— Problems and tasks —
1. According to the Beihai Park guide, in what year did Beihai Park first open to the public?
2. Please return the Beihai Park guide's wording starting with "Beihai Park Today" and going on through "take a break.".

Page text Start Marker

Introduction to Beihai Park
Beihai Park, in central Beijing close to the Forbidden City, is one of the most carefully preserved imperial gardens in China. The park has its origin in the Liao dynasty (907 - 1125), although what we see today dates mostly from the Qing dynasty (1644 - 1911). In particular, with the reign of emperor QianLong (1736 - 1795) who commissioned a number of the landmarks in the park. However, the White Dagoba was constructed earlier, in 1651.
BeiHai Park covers a total area of over 68 hectares, of which about one half is a beautiful lake. With many places of interest, the park is a favorite place to relax or explore - for both locals and tourists alike.
BeiHai Park is an excellent living example of the ancient Chinese art of landscaped gardens, with artificial hills, pavilions, halls, temples and covered corridors blended with trees, hills and a lake in a harmony of man and nature. Indeed, it is like a mini Summer Palace in the heart of Beijing.
In this guide to BeiHai Park, we will take a tour of all the main sites, accompanied by many beautiful photographs. We also discuss the history of the park and present a useful map.
History of BeiHai Park
Liao and Jin Dynasties
Early in the 10th century, the Liao dynasty created a secondary imperial palace at the site of the present Beihai Park. The lake was added during the Jin Dynasty. The earth removed to construct the lake was used to create three islands. Two have become joined to nearby land over time but the main one remains in the present park.
In the 13th century the Mongols conquered the Jin and established the Yuan Dynasty (1279-1368). The first Yuan emperor, Kublai Khan, expanded the site and made it the center of DaDu ('Great Capital'), the Yuan capital city (what is now Beijing). Kublai Khan lived in what is now referred to as the 'Round City'.
When the city of Beijing was laid out in its current plan (1406 - 1420 AD) during the reign of Ming Emperor YongLe, Beihai Park was restructured. It continued to function as the imperial family's pleasure garden. The lake was expanded and turned into the centerpiece of this magnificient and classical example of a chinese garden. However, the primary imperial palace - here under the Yuan Dynasty - was from then on to be the newly created Forbidden City.
Most of the buildings now standing were constructed during Emperor QianLong's reign (1736-1796) during the Qing Dynasty (1644 - 1911). It was Emperor QianLong who added the Five Dragon Pavilions and the Nine Dragon Screen.
In 1651, the White Dagoba, a Buddhist tower in Tibetan style (and the famous landmark of both Beihai Park and Beijing), was erected at the suggestion of a famous Tibetan Lama priest by the name of NaomuHan. Qing Emperor Shun Zhi agreed to this project as a gesture of devotion to the Buddhist faith - and from a desire for unity among China's various nationalities. It stands on top of the hill on Jade Island (JiongHua).
Beihai Park Today
BeiHai Park was first opened to the public in 1925 and in 1961 it was one of the first important cultural sites to be placed under state protection.
BeiHai Park is a popular retreat for many local citizens. It is a place to cool down and relax in summer, and in winter it becomes one of the biggest skating rinks in the city. There are a great many places to explore within the park, especially along the east and north sides - pavilions, temples, ponds and much more.
The gardens of BeiHai Park are partly modelled on the style of gardens in south China, so, fittingly, south China style paper umbrellas are on sale for protection from the heat of the sun in summer. There are a variety of restaurants and cafes to take a break.
BeiHai Park is open daily from 6:00 - 21:00. Admission is 10 yuan (20 yuan during holidays).

Page text End Marker
Entries supplied Start Marker

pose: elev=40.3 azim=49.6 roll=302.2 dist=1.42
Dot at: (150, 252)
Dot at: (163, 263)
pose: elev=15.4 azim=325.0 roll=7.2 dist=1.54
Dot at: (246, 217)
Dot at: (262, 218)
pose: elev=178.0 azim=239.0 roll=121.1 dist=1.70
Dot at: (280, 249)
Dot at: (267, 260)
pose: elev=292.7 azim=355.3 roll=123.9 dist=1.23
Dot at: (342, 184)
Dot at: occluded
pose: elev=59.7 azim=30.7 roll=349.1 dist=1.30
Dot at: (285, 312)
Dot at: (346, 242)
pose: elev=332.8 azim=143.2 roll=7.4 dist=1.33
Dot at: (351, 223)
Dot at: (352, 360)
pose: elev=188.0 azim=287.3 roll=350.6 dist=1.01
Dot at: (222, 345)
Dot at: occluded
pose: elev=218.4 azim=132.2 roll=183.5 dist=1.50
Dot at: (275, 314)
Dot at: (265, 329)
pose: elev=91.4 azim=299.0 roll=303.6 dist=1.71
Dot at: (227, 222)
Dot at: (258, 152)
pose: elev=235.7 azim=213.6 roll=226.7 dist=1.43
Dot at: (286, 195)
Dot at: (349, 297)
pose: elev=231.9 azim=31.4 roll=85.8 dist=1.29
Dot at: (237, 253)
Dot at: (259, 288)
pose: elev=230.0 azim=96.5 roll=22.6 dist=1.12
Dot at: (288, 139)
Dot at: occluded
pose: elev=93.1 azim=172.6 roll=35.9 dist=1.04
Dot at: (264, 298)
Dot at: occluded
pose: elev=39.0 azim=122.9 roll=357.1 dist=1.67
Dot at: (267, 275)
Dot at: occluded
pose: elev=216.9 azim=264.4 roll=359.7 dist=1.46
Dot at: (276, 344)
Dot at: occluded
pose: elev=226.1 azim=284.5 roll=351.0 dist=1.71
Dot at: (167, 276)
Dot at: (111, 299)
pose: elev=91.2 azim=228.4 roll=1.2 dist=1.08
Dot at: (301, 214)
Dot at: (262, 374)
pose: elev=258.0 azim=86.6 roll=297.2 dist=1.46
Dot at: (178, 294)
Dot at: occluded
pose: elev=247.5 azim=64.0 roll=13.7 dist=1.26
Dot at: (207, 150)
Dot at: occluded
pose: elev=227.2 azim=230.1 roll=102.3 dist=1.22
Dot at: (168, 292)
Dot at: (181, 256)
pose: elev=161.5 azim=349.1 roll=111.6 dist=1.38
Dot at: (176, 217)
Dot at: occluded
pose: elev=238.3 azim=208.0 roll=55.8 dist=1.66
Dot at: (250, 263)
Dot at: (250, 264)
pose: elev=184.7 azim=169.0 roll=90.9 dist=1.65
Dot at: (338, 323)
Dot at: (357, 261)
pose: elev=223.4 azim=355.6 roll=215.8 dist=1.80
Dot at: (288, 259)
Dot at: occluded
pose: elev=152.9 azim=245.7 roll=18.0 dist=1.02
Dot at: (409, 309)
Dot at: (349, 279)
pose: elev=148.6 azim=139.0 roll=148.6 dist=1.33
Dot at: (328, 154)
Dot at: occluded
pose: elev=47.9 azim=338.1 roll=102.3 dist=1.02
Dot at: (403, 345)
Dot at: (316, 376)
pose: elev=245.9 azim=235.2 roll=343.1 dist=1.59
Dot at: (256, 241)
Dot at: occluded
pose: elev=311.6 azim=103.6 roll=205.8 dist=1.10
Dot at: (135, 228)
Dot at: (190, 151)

Entries supplied End Marker

— Answers —
1. 1925

2.
Beihai Park Today
BeiHai Park was first opened to the public in 1925 and in 1961 it was one of the first important cultural sites to be placed under state protection.
BeiHai Park is a popular retreat for many local citizens. It is a place to cool down and relax in summer, and in winter it becomes one of the biggest skating rinks in the city. There are a great many places to explore within the park, especially along the east and north sides - pavilions, temples, ponds and much more.
The gardens of BeiHai Park are partly modelled on the style of gardens in south China, so, fittingly, south China style paper umbrellas are on sale for protection from the heat of the sun in summer. There are a variety of restaurants and cafes to take a break.